The Chief of Naval Operations recognized that this step would almost certainly involve the United States in the war, but he considered "every day of delay in our getting into the war as dangerous, and that much more delay might be fatal to Britain's survival." Only a war psychology, Admiral Stark believed, would speed war production and thereby permit the United States to initiate decisive measures in the Atlantic. President Roosevelt at first leaned toward the Navy's school of thought. He had no intention of dropping the Iceland project, and on 1 July, when the Icelandic Government agreed to the terms upon which American troops were to be received, the President ordered the initial Marine contingent to sail.


On 2 July, he tentatively approved a new Navy plan for North Atlantic operations (Navy Western Hemisphere Defense Plan No. 3) that would have involved American naval escort of all sorts of shipping from the Halifax-Newfoundland area to the longitude of Iceland, to start as soon as American forces landed in Iceland. On 5 July the President told Mr. Stimson that he was again planning to order a second increment of the Pacific Fleet into the Atlantic to implement this Navy plan.


But when it became clear that the Japanese had decided to continue their southward advance the President for the second time postponed naval reinforcement of the Atlantic and instead instructed the Navy to adopt a more modest projection of its current North Atlantic activities. The Navy thereupon put into effect its Western Hemisphere Defense Plan No. 4, which provided specifically only for the escort of United States and Icelandic shipping to and from Iceland. The real impact of the German invasion of the Soviet Union on the security of the Western Hemisphere derived not from the immediate but from the longer range development of the situation.

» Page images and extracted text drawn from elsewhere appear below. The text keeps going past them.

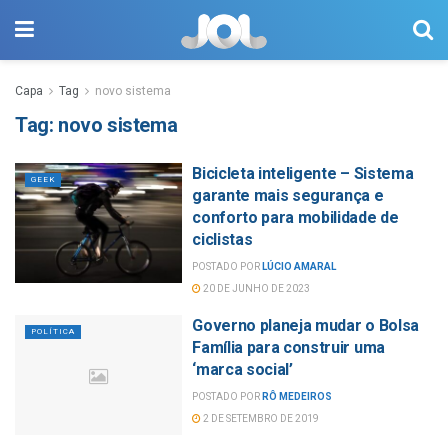
Capa
Tag
novo sistema
Tag:
novo sistema
Bicicleta inteligente – Sistema
GEEK
garante mais segurança e
conforto para mobilidade de
ciclistas
POSTADO POR
LÚCIO AMARAL
20 DE JUNHO DE 2023
Governo planeja mudar o Bolsa
POLÍTICA
Família para construir uma
‘marca social’
POSTADO POR
RÔ MEDEIROS
2 DE SETEMBRO DE 2019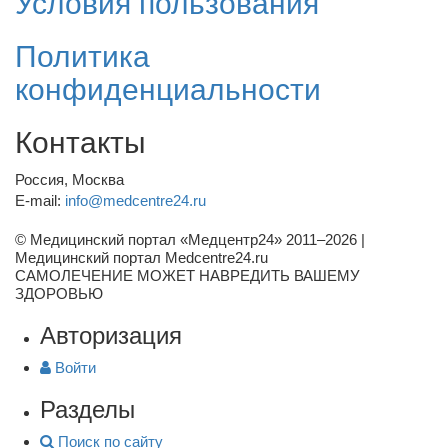
Условия пользования
Политика
конфиденциальности
Контакты
Россия, Москва
E-mail:
info@medcentre24.ru
© Медицинский портал «Медцентр24» 2011–2026
|
Медицинский портал Medcentre24.ru
САМОЛЕЧЕНИЕ МОЖЕТ НАВРЕДИТЬ ВАШЕМУ
ЗДОРОВЬЮ
Авторизация
Войти
Разделы
Поиск по сайту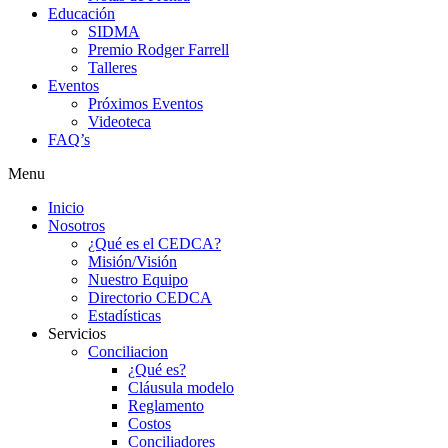
Educación
SIDMA
Premio Rodger Farrell
Talleres
Eventos
Próximos Eventos
Videoteca
FAQ’s
Menu
Inicio
Nosotros
¿Qué es el CEDCA?
Misión/Visión
Nuestro Equipo
Directorio CEDCA
Estadísticas
Servicios
Conciliacion
¿Qué es?
Cláusula modelo
Reglamento
Costos
Conciliadores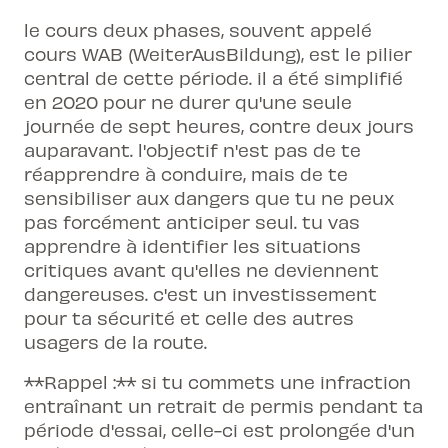
le cours deux phases, souvent appelé
cours WAB (WeiterAusBildung), est le pilier
central de cette période. il a été simplifié
en 2020 pour ne durer qu'une seule
journée de sept heures, contre deux jours
auparavant. l'objectif n'est pas de te
réapprendre à conduire, mais de te
sensibiliser aux dangers que tu ne peux
pas forcément anticiper seul. tu vas
apprendre à identifier les situations
critiques avant qu'elles ne deviennent
dangereuses. c'est un investissement
pour ta sécurité et celle des autres
usagers de la route.
**Rappel :** si tu commets une infraction
entraînant un retrait de permis pendant ta
période d'essai, celle-ci est prolongée d'un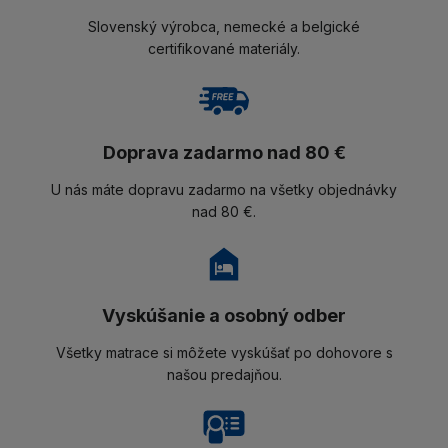
Slovenský výrobca, nemecké a belgické
certifikované materiály.
Doprava zadarmo nad 80 €
U nás máte dopravu zadarmo na všetky objednávky
nad 80 €.
Vyskúšanie a osobný odber
Všetky matrace si môžete vyskúšať po dohovore s
našou predajňou.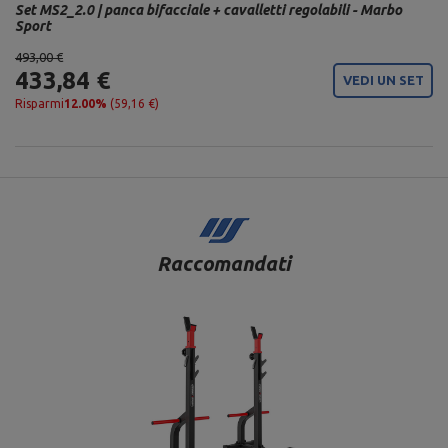
Set MS2_2.0 | panca bifacciale + cavalletti regolabili - Marbo
Sport
493,00 €
433,84 €
VEDI UN SET
Risparmi
12.00%
(59,16 €)
Raccomandati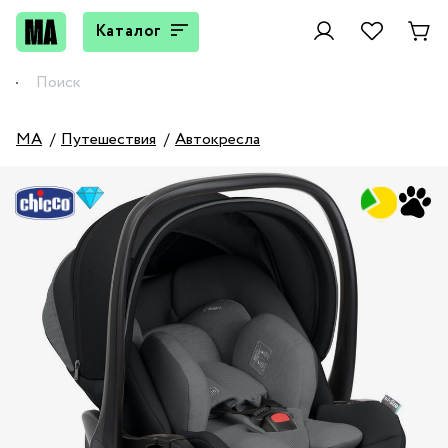
Каталог
MA
Путешествия
Автокресла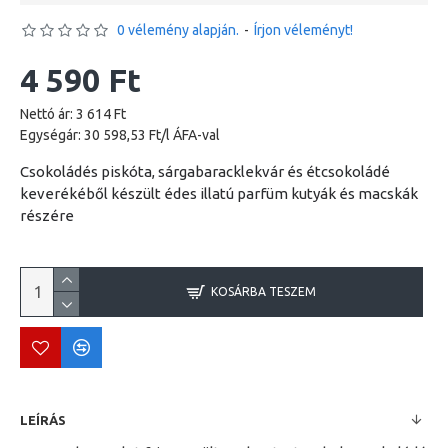
0 vélemény alapján.
-
Írjon véleményt!
4 590 Ft
Nettó ár: 3 614 Ft
Egységár: 30 598,53 Ft/l ÁFA-val
Csokoládés piskóta, sárgabaracklekvár és étcsokoládé
keverékéből készült édes illatú parfüm kutyák és macskák
részére
KOSÁRBA TESZEM
LEÍRÁS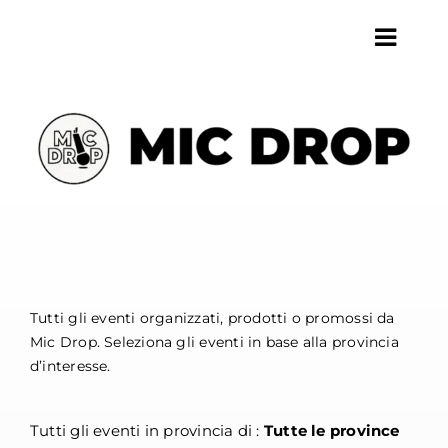
Salta
al
Toggl
contenuto
Navig
HOME
CHI SIAMO
SERVIZI
ARTISTI
EVENTI
LOCALI
Tutti gli eventi organizzati, prodotti o promossi da
Mic Drop. Seleziona gli eventi in base alla provincia
CONTATTI
d’interesse.
AGGIORNAMENTI
Tutti gli eventi in provincia di :
Tutte le province
CERCA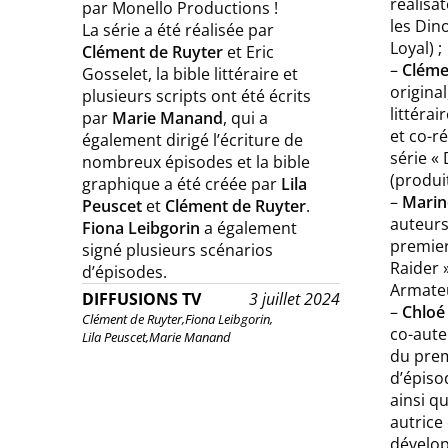
réalisat
par Monello Productions !
les Din
La série a été réalisée par
Loyal) ;
Clément de Ruyter
et Eric
–
Cléme
Gosselet, la bible littéraire et
original
plusieurs scripts ont été écrits
littérai
par
Marie Manand
, qui a
et co-ré
également dirigé l’écriture de
série «
nombreux épisodes et la bible
(produi
graphique a été créée par
Lila
–
Marin
Peuscet
et
Clément de Ruyter
.
auteurs 
Fiona Leibgorin
a également
premier
signé plusieurs scénarios
Raider 
d’épisodes.
Armateu
DIFFUSIONS TV
3 juillet 2024
–
Chloé
Clément de Ruyter,
Fiona Leibgorin,
co-auteu
Lila Peuscet,
Marie Manand
du prem
d’épis
ainsi q
autrice
dévelop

Instead of a breathing space of one to three months duration, the United States and the rest of the New World were to be free henceforth from any great danger of German surface or air aggression in the western Atlantic. The Nazi-Soviet conflict had a contrary effect in the Pacific. Japanese decisions and actions from early July 1941 onward showed that the Japanese also considered this conflict a "providential occurrence," and they proceeded to take full advantage of it by pushing the erection by force of a "Greater East Asia Co-prosperity Sphere" with all speed. The United States in consequence was to be brought fully into the war not as a result of measures taken to combat the Nazi menace in the Atlantic, but by Japanese aggression in the Pacific.